Despite using the alphabet as the spine to tie it all together, it is not a children’s book in the usual sense. Adults and older kids are most likely to enjoy it and to appreciate the large glossary full of historical references, written in a style reminiscent of the vigorous, intelligent nonsense more often found in books written by Brits who lived through World War I or II.

“Mr. Mehan’s Mildly Amusing Mythical Mammals” is a little difficult to parse because it fits neither sides of our culture’s dichotomy. It discards the sophistication of modern mockery by treating nonsense seriously. Both author and illustrator have clearly devoted their hearts to their fantastical, imaginary animals.

At the same time, it isn’t William Bennett’s “Book of Virtues,” intended to inculcate a list of moral values. Nor, of course, is it designed to subvert cultural expectations via genderswapped, politically woke mammals or anything else patently important. It is merely itself.

And it is special.
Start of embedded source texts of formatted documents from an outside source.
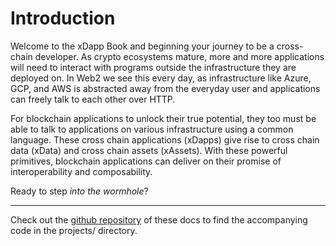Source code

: # Introduction

Welcome to the xDapp Book and beginning your journey to be a cross-chain developer. As crypto ecosystems mature, more and more applications will need to interact with programs outside the infrastructure they are deployed on. In Web2 we see this every day, as infrastructure like Azure, GCP, and AWS is abstracted away from the everyday user and applications can freely talk to each other over HTTP.

For blockchain applications to unlock their true potential, they too must be able to talk to applications on various infrastructure using a common language. These cross chain applications (xDapps) give rise to cross chain data (xData) and cross chain assets (xAssets). With these powerful primitives, blockchain applications can deliver on their promise of interoperability and composability.  

Ready to step *into the wormhole*?

---
Check out the [github repository](https://www.github.com/certusone/xdapp-book) of these docs to find the accompanying code in the projects/ directory.

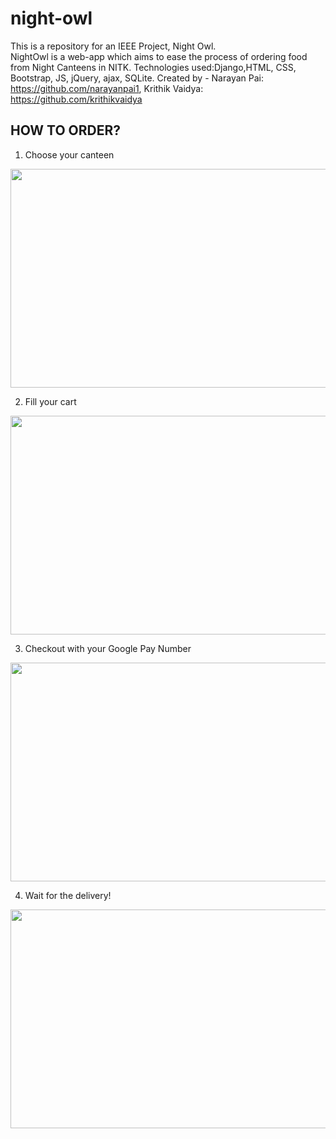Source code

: # night-owl
This is a repository for an IEEE Project, Night Owl.  
NightOwl is a web-app which aims to ease the process of ordering food from Night Canteens in NITK.
Technologies used:Django,HTML, CSS, Bootstrap, JS, jQuery, ajax, SQLite.
Created by - 
Narayan Pai: https://github.com/narayanpai1, Krithik Vaidya: https://github.com/krithikvaidya


## HOW TO ORDER?

1. Choose your canteen
<img src="https://user-images.githubusercontent.com/43881774/77106261-cd207c00-6a44-11ea-9ac9-2581248e3427.JPG" width="650" height="350" />

2. Fill your cart
<img src="https://user-images.githubusercontent.com/43881774/77106269-d01b6c80-6a44-11ea-9b45-144893400114.JPG" width="650" height="350" />

3. Checkout with your Google Pay Number
<img src="https://user-images.githubusercontent.com/43881774/77106284-d6a9e400-6a44-11ea-973c-abd3426cd728.JPG" width="650" height="350" />

4. Wait for the delivery!
<img src="https://user-images.githubusercontent.com/43881774/77106292-d873a780-6a44-11ea-8d2f-a8b78c033cca.jpg" width="650" height="350" />

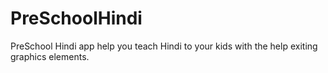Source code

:# PreSchoolHindi
PreSchool Hindi app help you teach
Hindi to your kids with the help
exiting graphics elements.
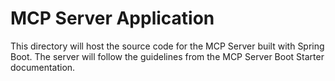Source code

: # MCP Server Application

This directory will host the source code for the MCP Server built with Spring Boot. The server will follow the guidelines from the MCP Server Boot Starter documentation.
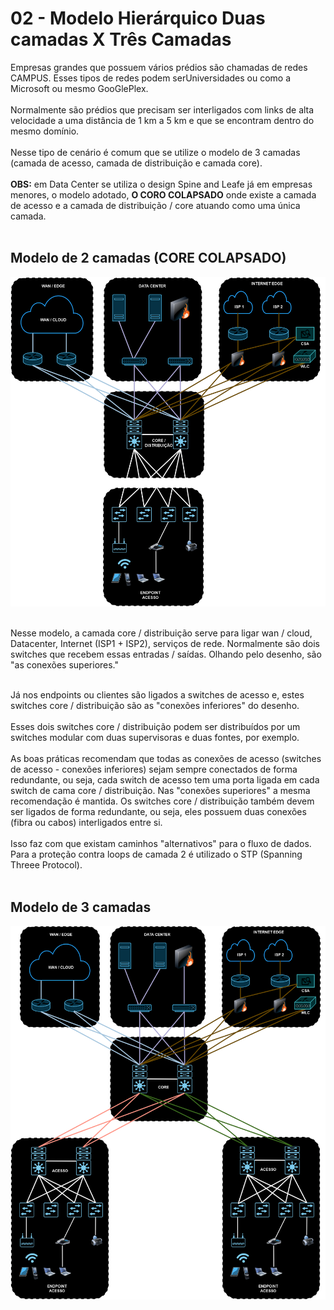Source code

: # 02 - Modelo Hierárquico Duas camadas X Três Camadas 

Empresas grandes que possuem vários prédios são chamadas de redes CAMPUS. Esses tipos de redes podem serUniversidades ou como a Microsoft ou mesmo GooGlePlex. <br></br>
Normalmente são prédios que precisam ser interligados com links de alta velocidade a uma distância de 1 km a 5 km e que se encontram dentro do mesmo domínio. <br></br>
Nesse tipo de cenário é comum que se utilize o modelo de 3 camadas (camada de acesso, camada de distribuição e camada core). <br></br>
**OBS:** em Data Center se utiliza o design Spine and Leafe já em empresas menores, o modelo adotado, **O CORO  COLAPSADO** onde existe a camada de acesso e a camada de distribuição / core atuando como uma única camada. <br></br>

## Modelo de 2 camadas (CORE COLAPSADO)

![2CAMADAS](Imagens/2camadas.png) <br></br>

Nesse modelo, a camada core / distribuição serve para ligar wan / cloud, Datacenter, Internet (ISP1 + ISP2), serviços de rede. Normalmente são dois switches que recebem essas entradas / saídas. Olhando pelo desenho, são "as conexões superiores." <br></br>

Já nos endpoints ou clientes são ligados a switches de acesso e, estes switches core / distribuição são as "conexões inferiores" do desenho. <br></br>
Esses dois switches core / distribuição podem ser distribuídos por um switches modular com duas supervisoras e duas fontes, por exemplo.<br></br>
As boas práticas recomendam que todas as conexões de acesso (switches de acesso - conexões inferiores) sejam sempre conectados de forma redundante, ou seja, cada switch de acesso tem uma porta ligada em cada switch de cama core / distribuição. Nas "conexões superiores" a mesma recomendação é mantida. Os switches core / distribuição também devem ser ligados de forma redundante, ou seja, eles possuem duas conexões (fibra ou cabos) interligados entre si. <br></br>
Isso faz com que existam caminhos "alternativos" para o fluxo de dados. Para a proteção contra loops de camada 2 é utilizado o STP (Spanning Threee Protocol). <br></br>

## Modelo de 3 camadas

![3CAMADAS](Imagens/3camadas.png) <br></br>

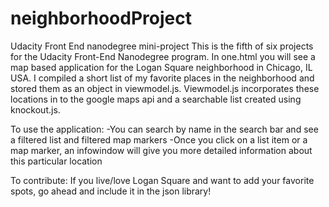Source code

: # neighborhoodProject
Udacity Front End nanodegree mini-project
This is the fifth of six projects for the Udacity Front-End Nanodegree program. 
In one.html you will see a map based application for the Logan Square neighborhood in Chicago, IL USA. I compiled a short list of my favorite places in the neighborhood and stored them as an object in viewmodel.js. Viewmodel.js incorporates these locations in to the google maps api and a searchable list created using knockout.js. 

To use the application: 
-You can search by name in the search bar and see a filtered list and filtered map markers
-Once you click on a list item or a map marker, an infowindow will give you more detailed information about this particular location

To contribute: 
If you live/love Logan Square and want to add your favorite spots, go ahead and include it in the json library!


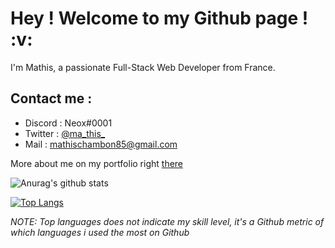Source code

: <h1> Hey ! Welcome to my Github page ! :v:</h1>

I'm Mathis, a passionate Full-Stack Web Developer from France.

<h2>Contact me : </h2>

<ul>
  <li>Discord : Neox#0001</li>
  <li>Twitter : <a href="https://twitter.com/ma_this_">@ma_this_</a></li>
  <li>Mail : <a href="mailto:mathischambon85@gmail.com">mathischambon85@gmail.com</a></li>
</ul>

More about me on my portfolio right <a href="https://mathiis.tk/">there</a>

![Anurag's github stats](https://github-readme-stats.vercel.app/api?username=Neox63&hide_rank=true&show_icons=true&include_all_commits=true&count_private=true&hide=issues,prs)

[![Top Langs](https://github-readme-stats.vercel.app/api/top-langs/?username=Neox63)](https://github.com/anuraghazra/github-readme-stats)

*NOTE: Top languages does not indicate my skill level, it's a Github metric of which languages i used the most on Github* 
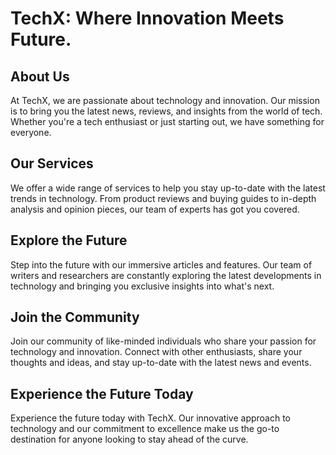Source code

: <!--
Write me markdown content of website with wallpaper:

"A futuristic city with holographic advertisements for a tech or innovation website"

The header of the page should not be copy of the text but rather a real content of the website which is using this wallpaper.
-->

<!--font:Roboto-->

# TechX: Where Innovation Meets Future.

## About Us

At TechX, we are passionate about technology and innovation. Our mission is to bring you the latest news, reviews, and insights from the world of tech. Whether you're a tech enthusiast or just starting out, we have something for everyone.

## Our Services

We offer a wide range of services to help you stay up-to-date with the latest trends in technology. From product reviews and buying guides to in-depth analysis and opinion pieces, our team of experts has got you covered.

## Explore the Future

Step into the future with our immersive articles and features. Our team of writers and researchers are constantly exploring the latest developments in technology and bringing you exclusive insights into what's next.

## Join the Community

Join our community of like-minded individuals who share your passion for technology and innovation. Connect with other enthusiasts, share your thoughts and ideas, and stay up-to-date with the latest news and events.

## Experience the Future Today

Experience the future today with TechX. Our innovative approach to technology and our commitment to excellence make us the go-to destination for anyone looking to stay ahead of the curve.
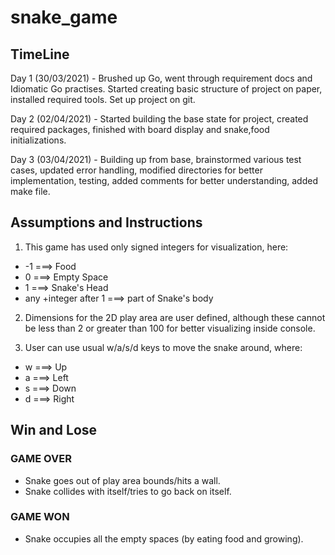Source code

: # snake_game

## TimeLine

Day 1 (30/03/2021) - Brushed up Go, went through requirement docs and Idiomatic Go practises. Started creating basic structure of project on paper, installed required tools. Set up project on git.

Day 2 (02/04/2021) - Started building the base state for project, created required packages, finished with board display and snake,food initializations.

Day 3 (03/04/2021) - Building up from base, brainstormed various test cases, updated error handling, modified directories for better implementation, testing, added comments for better understanding, added make file.

## Assumptions and Instructions

1. This game has used only signed integers for visualization, here:

- -1 ===> Food
-  0 ===> Empty Space
-  1 ===> Snake's Head
-  any +integer after 1 ===> part of Snake's body

2. Dimensions for the 2D play area are user defined, although these cannot be less than 2 or greater than 100 for better visualizing inside console.

3. User can use usual w/a/s/d keys to move the snake around, where:
- w ===> Up
- a ===> Left
- s ===> Down
- d ===> Right

## Win and Lose

### GAME OVER

- Snake goes out of play area bounds/hits a wall.
- Snake collides with itself/tries to go back on itself.

### GAME WON

- Snake occupies all the empty spaces (by eating food and growing).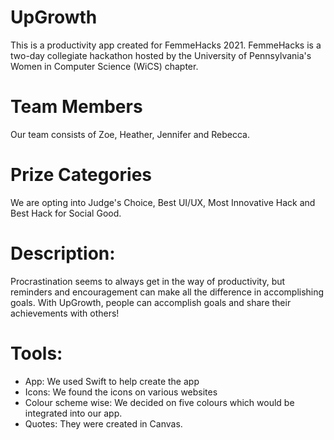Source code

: # UpGrowth 

This is a productivity app created for FemmeHacks 2021. FemmeHacks is a two-day collegiate hackathon hosted by the University of Pennsylvania's Women in Computer Science (WiCS) chapter.

# Team Members 

Our team consists of Zoe, Heather, Jennifer and Rebecca.

# Prize Categories 
We are opting into Judge's Choice, Best UI/UX, Most Innovative Hack and Best Hack for Social Good.

# Description: 
Procrastination seems to always get in the way of productivity, but reminders and encouragement can make all the difference in accomplishing goals. With UpGrowth, people can accomplish goals and share their achievements with others!

# Tools: 
- App: We used Swift to help create the app
- Icons: We found the icons on various websites
- Colour scheme wise: We decided on five colours which would be integrated into our app. 
- Quotes: They were created in Canvas. 

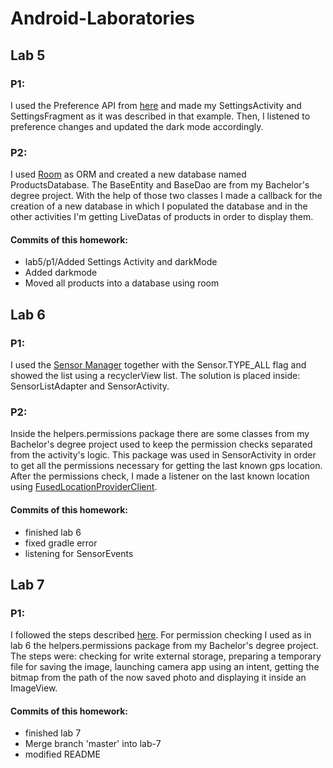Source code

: # Android-Laboratories

## Lab 5
### P1:
I used the Preference API from [here](https://developer.android.com/guide/topics/ui/settings.html) and made my SettingsActivity and 
SettingsFragment as it was described in that example. Then, I listened to preference changes and updated the dark mode accordingly.
### P2:
I used [Room](https://developer.android.com/topic/libraries/architecture/room) as ORM and created a new database named ProductsDatabase. The BaseEntity and BaseDao are from my Bachelor's degree project. 
With the help of those two classes I made a callback for the creation of a new database in which I populated the database and in the 
other activities I'm getting LiveDatas of products in order to display them.
#### Commits of this homework:
* lab5/p1/Added Settings Activity and darkMode
* Added darkmode
* Moved all products into a database using room

## Lab 6
### P1:
I used the [Sensor Manager](https://developer.android.com/guide/topics/ui/settings.html) together with the Sensor.TYPE_ALL flag and showed the list using a recyclerView list. The solution is placed inside: SensorListAdapter and SensorActivity.
### P2:
Inside the helpers.permissions package there are some classes from my Bachelor's degree project used to keep the permission checks separated from the activity's logic. This package was used in SensorActivity in order to get all the permissions necessary for getting the last known gps location. After the permissions check, I made a listener on the last known location using [FusedLocationProviderClient](https://developer.android.com/training/location/retrieve-current).
#### Commits of this homework:
* finished lab 6
* fixed gradle error
* listening for SensorEvents

## Lab 7
### P1:
I followed the steps described [here](https://developer.android.com/training/camera/photobasics#TaskPhotoView). For permission checking I used as in lab 6 the helpers.permissions package from my Bachelor's degree project. The steps were: checking for write external storage, preparing a temporary file for saving the image, launching camera app using an intent, getting the bitmap from the path of the now saved photo and displaying it inside an ImageView.
#### Commits of this homework:
* finished lab 7
* Merge branch 'master' into lab-7
* modified README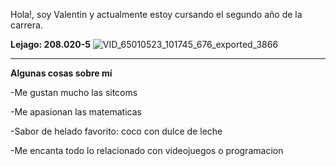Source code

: Hola!, soy Valentin y actualmente estoy cursando el segundo año de la carrera.

**Lejago: 208.020-5**
![VID_65010523_101745_676_exported_3866](https://user-images.githubusercontent.com/129626759/229377327-0ed62cb8-a610-42b7-bc27-f95db61064a7.jpg)

---

**Algunas cosas sobre mí**

-Me gustan mucho las sitcoms

-Me apasionan las matematicas

-Sabor de helado favorito: coco con dulce de leche

-Me encanta todo lo relacionado con videojuegos o programacion

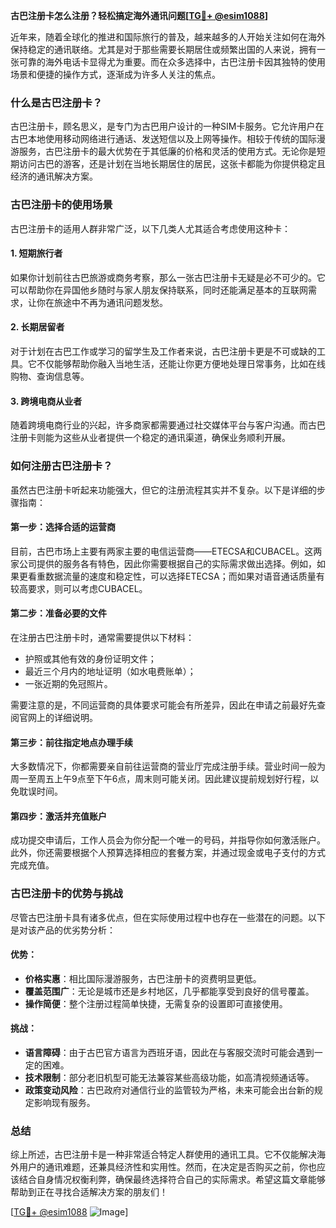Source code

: **古巴注册卡怎么注册？轻松搞定海外通讯问题[[TG💪+ @esim1088](https://t.me/s/esim1088)]**

近年来，随着全球化的推进和国际旅行的普及，越来越多的人开始关注如何在海外保持稳定的通讯联络。尤其是对于那些需要长期居住或频繁出国的人来说，拥有一张可靠的海外电话卡显得尤为重要。而在众多选择中，古巴注册卡因其独特的使用场景和便捷的操作方式，逐渐成为许多人关注的焦点。

### 什么是古巴注册卡？

古巴注册卡，顾名思义，是专门为古巴用户设计的一种SIM卡服务。它允许用户在古巴本地使用移动网络进行通话、发送短信以及上网等操作。相较于传统的国际漫游服务，古巴注册卡的最大优势在于其低廉的价格和灵活的使用方式。无论你是短期访问古巴的游客，还是计划在当地长期居住的居民，这张卡都能为你提供稳定且经济的通讯解决方案。

### 古巴注册卡的使用场景

古巴注册卡的适用人群非常广泛，以下几类人尤其适合考虑使用这种卡：

#### 1. **短期旅行者**
如果你计划前往古巴旅游或商务考察，那么一张古巴注册卡无疑是必不可少的。它可以帮助你在异国他乡随时与家人朋友保持联系，同时还能满足基本的互联网需求，让你在旅途中不再为通讯问题发愁。

#### 2. **长期居留者**
对于计划在古巴工作或学习的留学生及工作者来说，古巴注册卡更是不可或缺的工具。它不仅能够帮助你融入当地生活，还能让你更方便地处理日常事务，比如在线购物、查询信息等。

#### 3. **跨境电商从业者**
随着跨境电商行业的兴起，许多商家都需要通过社交媒体平台与客户沟通。而古巴注册卡则能为这些从业者提供一个稳定的通讯渠道，确保业务顺利开展。

### 如何注册古巴注册卡？

虽然古巴注册卡听起来功能强大，但它的注册流程其实并不复杂。以下是详细的步骤指南：

#### 第一步：选择合适的运营商
目前，古巴市场上主要有两家主要的电信运营商——ETECSA和CUBACEL。这两家公司提供的服务各有特色，因此你需要根据自己的实际需求做出选择。例如，如果更看重数据流量的速度和稳定性，可以选择ETECSA；而如果对语音通话质量有较高要求，则可以考虑CUBACEL。

#### 第二步：准备必要的文件
在注册古巴注册卡时，通常需要提供以下材料：
- 护照或其他有效的身份证明文件；
- 最近三个月内的地址证明（如水电费账单）；
- 一张近期的免冠照片。

需要注意的是，不同运营商的具体要求可能会有所差异，因此在申请之前最好先查阅官网上的详细说明。

#### 第三步：前往指定地点办理手续
大多数情况下，你都需要亲自前往运营商的营业厅完成注册手续。营业时间一般为周一至周五上午9点至下午6点，周末则可能关闭。因此建议提前规划好行程，以免耽误时间。

#### 第四步：激活并充值账户
成功提交申请后，工作人员会为你分配一个唯一的号码，并指导你如何激活账户。此外，你还需要根据个人预算选择相应的套餐方案，并通过现金或电子支付的方式完成充值。

### 古巴注册卡的优势与挑战

尽管古巴注册卡具有诸多优点，但在实际使用过程中也存在一些潜在的问题。以下是对该产品的优劣势分析：

#### 优势：
- **价格实惠**：相比国际漫游服务，古巴注册卡的资费明显更低。
- **覆盖范围广**：无论是城市还是乡村地区，几乎都能享受到良好的信号覆盖。
- **操作简便**：整个注册过程简单快捷，无需复杂的设置即可直接使用。

#### 挑战：
- **语言障碍**：由于古巴官方语言为西班牙语，因此在与客服交流时可能会遇到一定的困难。
- **技术限制**：部分老旧机型可能无法兼容某些高级功能，如高清视频通话等。
- **政策变动风险**：古巴政府对通信行业的监管较为严格，未来可能会出台新的规定影响现有服务。

### 总结

综上所述，古巴注册卡是一种非常适合特定人群使用的通讯工具。它不仅能解决海外用户的通讯难题，还兼具经济性和实用性。然而，在决定是否购买之前，你也应该结合自身情况权衡利弊，确保最终选择符合自己的实际需求。希望这篇文章能够帮助到正在寻找合适解决方案的朋友们！

[[TG💪+ @esim1088](https://t.me/s/esim1088) ![Image](https://i.postimg.cc/4NQfJmqS/Snipaste-2025-05-13-00-14-12.png)]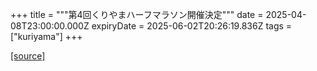 +++
title = """第4回くりやまハーフマラソン開催決定"""
date = 2025-04-08T23:00:00.000Z
expiryDate = 2025-06-02T20:26:19.836Z
tags = ["kuriyama"]
+++


[[source]](https://www.town.kuriyama.hokkaido.jp/site/kuriyama-harf/30967.html)
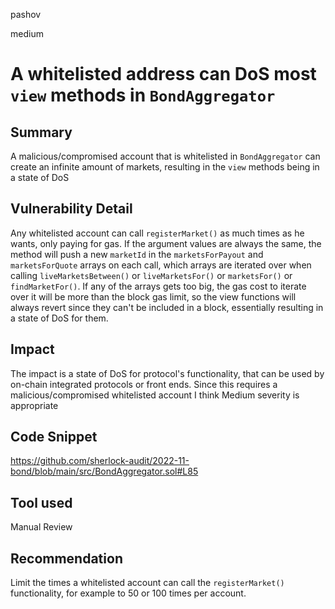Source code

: pashov

medium

# A whitelisted address can DoS most `view` methods in `BondAggregator`

## Summary
A malicious/compromised account that is whitelisted in `BondAggregator` can create an infinite amount of markets, resulting in the `view` methods being in a state of DoS

## Vulnerability Detail
Any whitelisted account can call `registerMarket()` as much times as he wants, only paying for gas. If the argument values are always the same, the method will push a new `marketId` in the `marketsForPayout` and `marketsForQuote` arrays on each call, which arrays are iterated over when calling `liveMarketsBetween()` or `liveMarketsFor()` or `marketsFor()` or `findMarketFor()`. If any of the arrays gets too big, the gas cost to iterate over it will be more than the block gas limit, so the view functions will always revert since they can't be included in a block, essentially resulting in a state of DoS for them.

## Impact
The impact is a state of DoS for protocol's functionality, that can be used by on-chain integrated protocols or front ends. Since this requires a malicious/compromised whitelisted account I think Medium severity is appropriate

## Code Snippet
https://github.com/sherlock-audit/2022-11-bond/blob/main/src/BondAggregator.sol#L85
## Tool used

Manual Review

## Recommendation
Limit the times a whitelisted account can call the `registerMarket()` functionality, for example to 50 or 100 times per account.
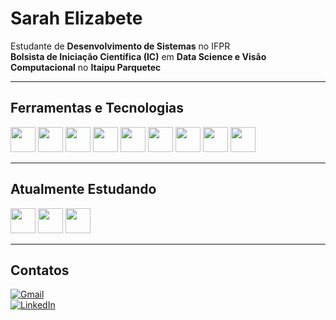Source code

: # Sarah Elizabete  

Estudante de **Desenvolvimento de Sistemas** no IFPR  
**Bolsista de Iniciação Científica (IC)** em **Data Science e Visão Computacional** no **Itaipu Parquetec**  

---

## Ferramentas e Tecnologias  

<img src="https://cdn.jsdelivr.net/gh/devicons/devicon/icons/php/php-original.svg" width="40" height="40"/>  
<img src="https://cdn.jsdelivr.net/gh/devicons/devicon/icons/bash/bash-original.svg" width="40" height="40"/>  
<img src="https://cdn.jsdelivr.net/gh/devicons/devicon/icons/arduino/arduino-original.svg" width="40" height="40"/>  
<img src="https://cdn.jsdelivr.net/gh/devicons/devicon/icons/c/c-original.svg" width="40" height="40"/>  
<img src="https://cdn.jsdelivr.net/gh/devicons/devicon/icons/html5/html5-original.svg" width="40" height="40"/>  
<img src="https://cdn.jsdelivr.net/gh/devicons/devicon/icons/css3/css3-original.svg" width="40" height="40"/>  
<img src="https://cdn.jsdelivr.net/gh/devicons/devicon/icons/javascript/javascript-original.svg" width="40" height="40"/>  
<img src="https://cdn.jsdelivr.net/gh/devicons/devicon/icons/linux/linux-original.svg" width="40" height="40"/>  
<img src="https://cdn.jsdelivr.net/gh/devicons/devicon/icons/mysql/mysql-original.svg" width="40" height="40"/>  

---

## Atualmente Estudando  

<img src="https://cdn.jsdelivr.net/gh/devicons/devicon/icons/java/java-original.svg" width="40" height="40"/>  
<img src="https://cdn.jsdelivr.net/gh/devicons/devicon/icons/python/python-original.svg" width="40" height="40"/>  
<img src="https://cdn.jsdelivr.net/gh/devicons/devicon/icons/gitlab/gitlab-original.svg" width="40" height="40"/>  


---

## Contatos  

[![Gmail](https://img.shields.io/badge/-Gmail-D14836?style=for-the-badge&logo=gmail&logoColor=white)](mailto:sarah.elizabete.tds2023@gmail.com)  
[![LinkedIn](https://img.shields.io/badge/-LinkedIn-%230077B5?style=for-the-badge&logo=linkedin&logoColor=white)](https://www.linkedin.com/in/sarahelizabete)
There is unexpected charm in a tiny-winged creature like the Blug, who is “quite a slug,” but “seems not to care, / As he happily chugs through the cumbersome air.” There is something invigorating about the Inowallah, who perch,

Up in tree-tops old as seas,
Swaying in a tropic breeze,
Giving out its haunting call,
To the other Inowall.

There is, also, a warning to readers in the gloom of the Evol whose eyes have lost sight: “First colors failed, then by degrees, / The shadows showed him whate’er he pleased.”

Many readers will wonder what they are supposed to do with the poems—how seriously to take them, how deeply to look for hidden meanings or cultural connections. Some readers will find this frustrating. I would have liked to see a little more overall cohesion in the book. Two of the characters appear and reappear just enough to provide a hint of overarching plot, but this could have been made more satisfying with a little more development.

Yet reading this book it is like hanging out with smart people who love life, love learning, and who talk in interesting ways, without necessarily feeling a need to talk about anything serious. It breathes a kind of joyfulness.

When C.S. Lewis wrote his dedication for “The Lion, the Witch, and the Wardrobe,” he suggested that fairy tales belong to the young but also to those old enough to begin reading them again; and Mehan too addresses both children and adult readers. “Mr. Mehan’s Mildly Amusing Mythical Mammals” may be difficult to describe, but it has what matters most: that vital spark that brings good books alive. It is well worth sharing with your family this Christmas season and beyond.